Tagore also wrote letters and recommendation appraising books, journals and individuals, a good sample of the last being one Amarkrishna Ghosh, who was to take part in the Reserve Bank of India elections with Tagore’s letter of kind approval of his person. Most ads featuring the Poet were published in ProbasiBasumatiCalcutta Municipal GazzetteBhandarShonibarer ChithiSadhanaTattvabodhini PatrikaDeshKheyaliSahanaDeepaliBanglar KathaModern Review etc, as well as in newspapers like Anandabazaar Patrika, which had the largest number of Tagore adverts; Amrita Bazaar PatrikaThe Statesman and Advance.

‘Tagore and Cinema’ lays out the posters of films based on his works. It also details, in text, Tagore’s personal engagement with moving images, a technological breakthrough which, given his clairvoyance and insight into the modern mind, he would consider as inevitable, as say, the coming of the aeroplanes. What perhaps is subliminal to the exhibition is Tagore’s meditation on the visual as a medium and whether it was to displace the centrality of the written text in the years to come. Tagore took time to formulate his thoughts of the moving images but from the earliest days endorsed it as an invention with great potential. It is perhaps more than a coincidence that his Nobel Prize came in the same year, in 1913, when India’s first feature, Dadasaheb Phalke’s Raja Harishchandra debuted. The same year Tagore wrote a letter of recommendation for one Dhirendranath Ganguly to help him study cinema abroad. Then, since 1917, when Nitin Bose first caught the Poet on camera at Santinikean to Tagore’s directing Natir Puja in 1932 for New Theatres, Tagore’s many engagements with cinema’s budding talent and technology is impressive, to say the least. It included his controversial interview on actress Mary Pickford in London, an adaptation of Manbhanjan for cinema by Naresh Chandra Mitra in 1923, the film Sriniketan based on Tagore’s views on rural development, his writing the script of a film called Giribala for Modhu Bose in 1929 and his acting in Tapati, an aborted film directed by Dhirendranath Ganguly (by then famous as DG), the same man he had helped study abroad. The film was shot for only 8 reels when Tagore had to leave for Europe, but the 8-reel film is lost to the world. He has been associated with almost the entire generation of Calcutta’s early film fraternity, which included, apart from those mentioned, Satu Sen, BN Sirkar, Himanshu Ray, Debika Dani, Kanan Debi and a whole lot of others. He had also baptised the cinema hall Rupabani. His long association found fruition in directing Natir Puja, much the original of which was damaged in a fire at the New Theatres a decade later.
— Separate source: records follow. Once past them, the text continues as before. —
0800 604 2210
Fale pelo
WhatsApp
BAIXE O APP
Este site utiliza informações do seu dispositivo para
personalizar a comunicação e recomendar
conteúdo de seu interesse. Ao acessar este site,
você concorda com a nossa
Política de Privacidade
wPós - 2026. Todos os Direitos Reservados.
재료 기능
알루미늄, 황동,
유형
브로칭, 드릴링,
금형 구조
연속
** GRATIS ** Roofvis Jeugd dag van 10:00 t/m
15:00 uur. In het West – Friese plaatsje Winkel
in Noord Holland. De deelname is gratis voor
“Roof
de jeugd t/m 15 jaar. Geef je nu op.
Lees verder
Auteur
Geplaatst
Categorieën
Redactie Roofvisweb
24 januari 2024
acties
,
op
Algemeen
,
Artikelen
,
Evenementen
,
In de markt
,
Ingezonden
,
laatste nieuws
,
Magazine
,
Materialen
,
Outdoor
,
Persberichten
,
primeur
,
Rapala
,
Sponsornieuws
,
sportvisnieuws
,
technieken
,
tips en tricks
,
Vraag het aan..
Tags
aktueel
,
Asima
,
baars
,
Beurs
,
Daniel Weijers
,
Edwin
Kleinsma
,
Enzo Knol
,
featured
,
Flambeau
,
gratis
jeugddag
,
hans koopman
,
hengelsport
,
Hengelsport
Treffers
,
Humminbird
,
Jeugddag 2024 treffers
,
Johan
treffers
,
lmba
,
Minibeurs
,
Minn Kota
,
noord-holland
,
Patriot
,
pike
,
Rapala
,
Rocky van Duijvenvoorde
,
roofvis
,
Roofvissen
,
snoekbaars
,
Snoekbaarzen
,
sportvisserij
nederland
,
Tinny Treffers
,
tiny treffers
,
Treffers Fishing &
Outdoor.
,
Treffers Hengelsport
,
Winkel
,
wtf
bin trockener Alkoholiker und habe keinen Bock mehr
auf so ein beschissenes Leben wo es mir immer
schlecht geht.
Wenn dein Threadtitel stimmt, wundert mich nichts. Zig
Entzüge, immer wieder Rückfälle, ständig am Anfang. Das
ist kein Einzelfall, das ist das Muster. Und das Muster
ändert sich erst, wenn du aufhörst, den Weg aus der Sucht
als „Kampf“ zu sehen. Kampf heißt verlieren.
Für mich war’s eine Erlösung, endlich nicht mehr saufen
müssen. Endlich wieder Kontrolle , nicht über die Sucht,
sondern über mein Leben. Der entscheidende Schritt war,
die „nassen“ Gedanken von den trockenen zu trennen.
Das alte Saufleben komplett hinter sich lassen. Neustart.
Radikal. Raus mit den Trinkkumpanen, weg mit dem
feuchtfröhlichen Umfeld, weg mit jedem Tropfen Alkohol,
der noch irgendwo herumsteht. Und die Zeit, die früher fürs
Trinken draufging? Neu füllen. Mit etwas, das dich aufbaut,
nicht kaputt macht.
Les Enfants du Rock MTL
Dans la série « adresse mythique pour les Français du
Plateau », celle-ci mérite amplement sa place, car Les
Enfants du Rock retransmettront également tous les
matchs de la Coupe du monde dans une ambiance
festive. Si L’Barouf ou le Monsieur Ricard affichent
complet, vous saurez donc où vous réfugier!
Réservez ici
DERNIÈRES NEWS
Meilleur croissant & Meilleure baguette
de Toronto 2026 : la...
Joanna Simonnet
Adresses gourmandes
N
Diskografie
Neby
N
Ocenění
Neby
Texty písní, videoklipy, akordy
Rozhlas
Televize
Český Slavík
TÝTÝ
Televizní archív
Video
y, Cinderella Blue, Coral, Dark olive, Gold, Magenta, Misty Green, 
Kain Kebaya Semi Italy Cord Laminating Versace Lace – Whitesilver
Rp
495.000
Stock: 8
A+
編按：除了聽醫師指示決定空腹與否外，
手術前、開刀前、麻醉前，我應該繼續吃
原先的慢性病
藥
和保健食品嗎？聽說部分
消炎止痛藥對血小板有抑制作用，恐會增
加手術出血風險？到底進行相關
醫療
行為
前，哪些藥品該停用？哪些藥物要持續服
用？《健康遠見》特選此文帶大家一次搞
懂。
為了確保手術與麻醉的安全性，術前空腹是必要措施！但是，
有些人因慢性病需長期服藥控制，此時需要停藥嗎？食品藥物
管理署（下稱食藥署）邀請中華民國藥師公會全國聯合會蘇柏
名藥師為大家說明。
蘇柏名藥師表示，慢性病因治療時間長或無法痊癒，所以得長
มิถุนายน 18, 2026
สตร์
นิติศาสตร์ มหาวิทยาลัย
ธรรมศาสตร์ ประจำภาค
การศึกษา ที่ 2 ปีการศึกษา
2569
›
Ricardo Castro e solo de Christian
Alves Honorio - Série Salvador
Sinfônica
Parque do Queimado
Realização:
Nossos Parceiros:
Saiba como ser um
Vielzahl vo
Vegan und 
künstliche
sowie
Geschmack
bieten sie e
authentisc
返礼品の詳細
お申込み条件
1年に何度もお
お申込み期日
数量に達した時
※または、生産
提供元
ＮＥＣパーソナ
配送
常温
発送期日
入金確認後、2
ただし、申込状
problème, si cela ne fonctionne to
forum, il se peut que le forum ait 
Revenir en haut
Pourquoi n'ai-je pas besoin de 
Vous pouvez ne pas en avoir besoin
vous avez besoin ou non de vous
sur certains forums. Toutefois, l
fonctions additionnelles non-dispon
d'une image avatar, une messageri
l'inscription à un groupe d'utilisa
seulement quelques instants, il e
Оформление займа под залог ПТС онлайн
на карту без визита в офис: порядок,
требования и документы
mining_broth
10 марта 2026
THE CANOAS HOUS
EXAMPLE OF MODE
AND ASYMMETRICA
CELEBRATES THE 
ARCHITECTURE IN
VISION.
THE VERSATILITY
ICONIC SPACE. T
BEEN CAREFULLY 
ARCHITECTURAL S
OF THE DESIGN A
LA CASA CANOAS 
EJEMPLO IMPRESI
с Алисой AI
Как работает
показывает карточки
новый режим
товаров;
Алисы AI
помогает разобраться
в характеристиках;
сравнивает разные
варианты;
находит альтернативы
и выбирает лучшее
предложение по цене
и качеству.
In the meantime, Tagore visited the filmmaking fraternity in the US and Germany and in USSR, he found himself, among other greats, on the sets of Sergei Eisenstein’s iconic Battleship Pottemkin. While on the sets of the Eisenstein’s classic, Tagore is said to have repeatedly opened and closed his fist in excitement while observing the shooting of the famous Odessa steps scene! Such details lead to another half of the exhibition, which enlists the various interpretations and adaptations of Tagore’s on celluloid, much of which is widely known.

The best reward from such exhibitions was to emerge with the knowledge that at least some individuals in Calcutta and elsewhere are taking a keen interest in archiving what is obviously great specimens of everyday history. That’s at least a good place to begin resisting our endemic forgetfulness.